Single by Marcus Marr and Chet Faker

from the album Work
- Released: 16 October 2015
- Recorded: 2015
- Studio: South London
- Length: 3:42
- Label: Detail
- Songwriters: Marcus Marr; Nick Murphy;

Marcus Marr singles chronology
| "Brown Sauce" (2015) | "The Trouble with Us" (2015) |  |

Chet Faker singles chronology
| "Bend" (2015) | "The Trouble with Us" (2015) | "Fear Less" (2016) |

= The Trouble with Us =

"The Trouble with Us" is a song by English DJ Marcus Marr and Australian musician Chet Faker, released on 16 October 2015, as the lead single from their collaborative extended play (EP) Work.

==Background==
Faker and Marr first connected via social media. In a media press, Marr explained Faker had posted one of his songs on Twitter. Marr messaged and thanked Faker and a conversation began. They exchanged song ideas and agreed to do something together. The pair met in Marr's South London recording studio in 2015 and recorded the 4-track EP in four days.
"It was a real thrill as the songs came together," Marr said. "As far as working out lyrics and music, [Faker] is super-talented".

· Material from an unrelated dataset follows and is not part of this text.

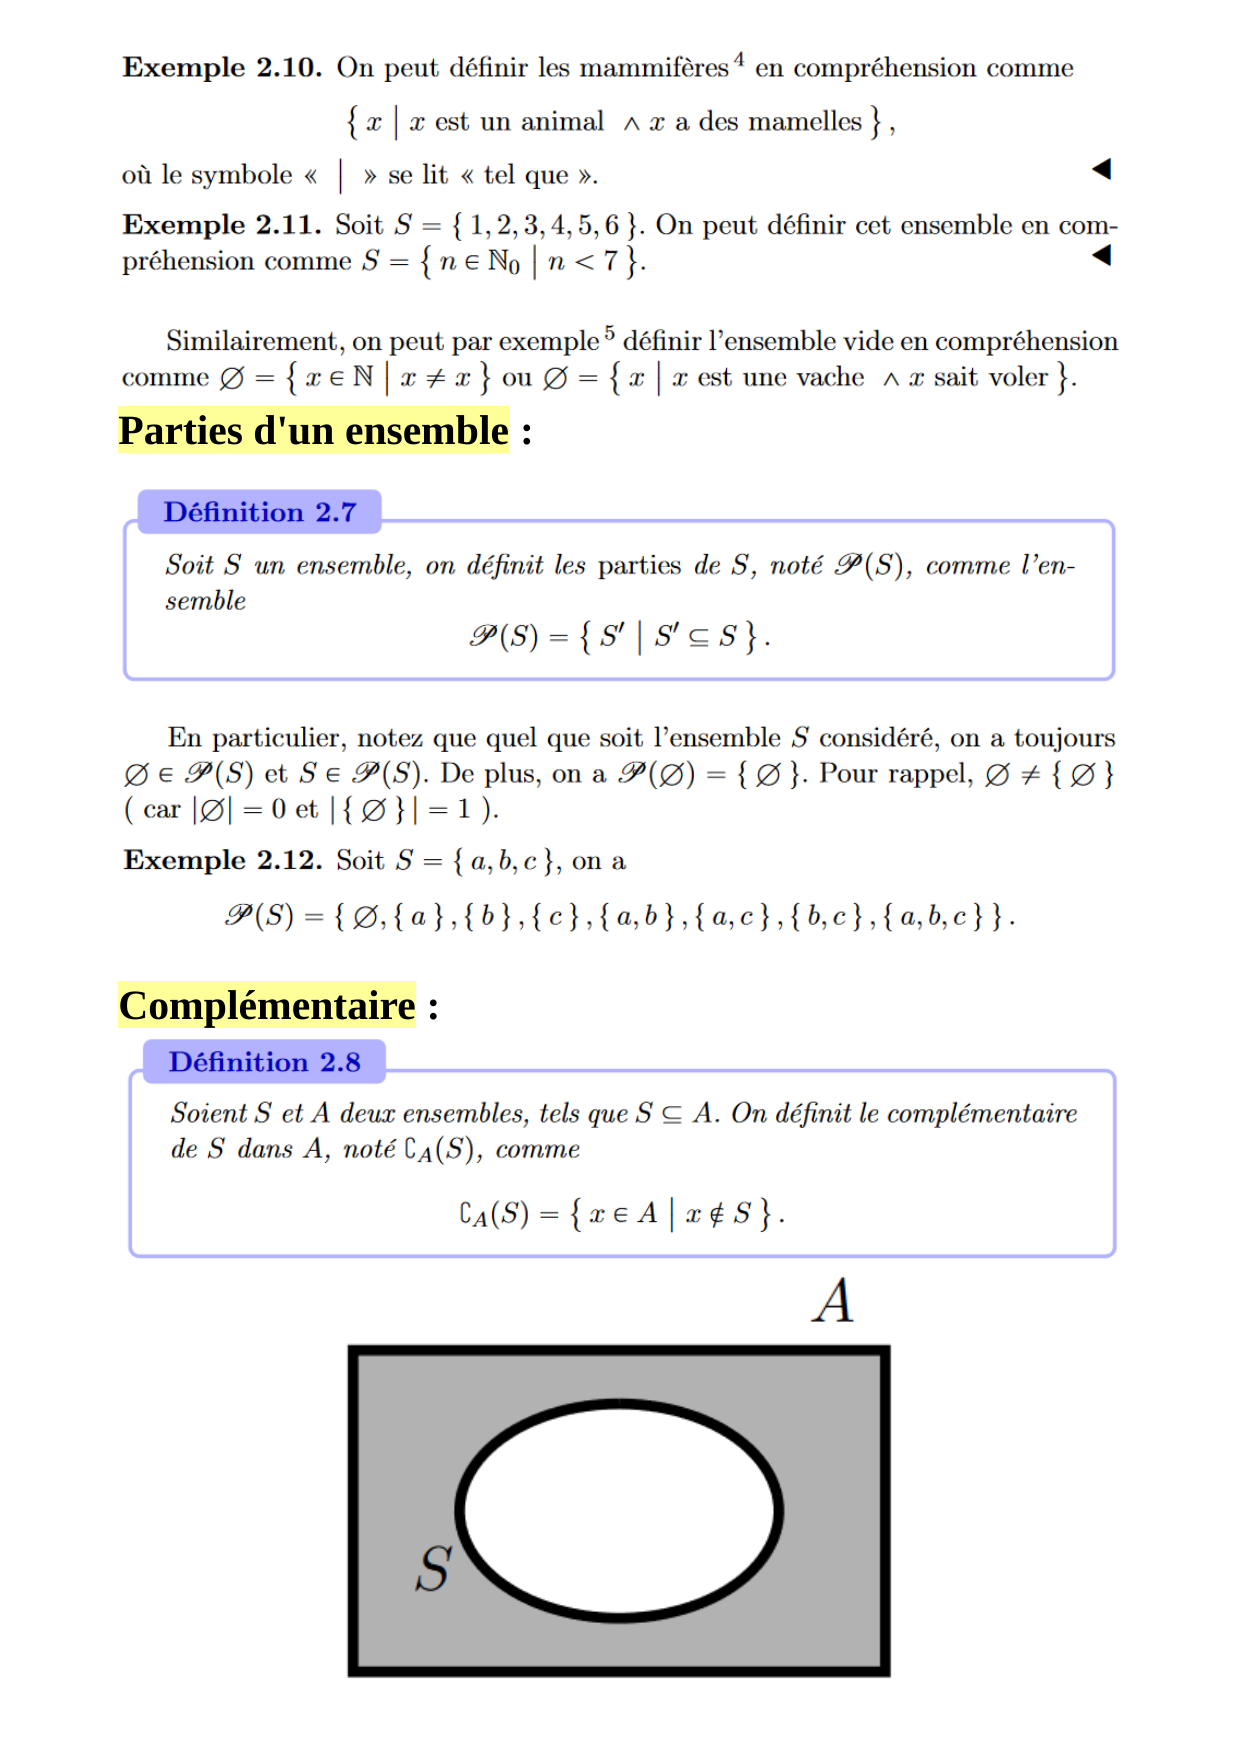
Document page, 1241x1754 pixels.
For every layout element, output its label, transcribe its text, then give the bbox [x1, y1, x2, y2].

text Parties d'un ensemble : [118, 406, 1122, 453]
text Complémentaire : [118, 981, 1122, 1028]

On 15 October 2015, "The Trouble with Us" received its world premiere on Triple J on Good Nights with Linda Marigliano, before being released the following day.

==Critical reception==
Katie Cunningham from Inthemix described the song as an "intergalactic funk-tinged track".

Sally McMullen of Music Feeds described the song as being "fuelled by catchy hooks and a funk-flecked guitar riff, it's a fun-filled track that would be an absolute killer live".

==Music video==
The music video, directed by Kinopravda and filmed in Korda Studios, was released on 10 December 2015.

==Charts==
===Weekly charts===

Weekly chart performance for "The Trouble with Us"
| Chart (2015–2016) | Peak position |
|---|---|
| Australia (ARIA) | 8 |
| Belgium (Ultratip Bubbling Under Flanders) | 9 |
| New Zealand (Recorded Music NZ) | 31 |
| US Dance/Electronic Songs (Billboard) | 47 |

===Year-end charts===

Year-end performance for "The Trouble with Us"
| Chart (2015) | Year-end position |
|---|---|
| Australia (ARIA) | 99 |

==Certifications==

| Region | Certification | Certified units/sales |
| Australia (ARIA) | 2× Platinum | 140,000^{‡} |
| New Zealand (RMNZ) | Platinum | 30,000^{‡} |
^{‡} Sales+streaming figures based on certification alone.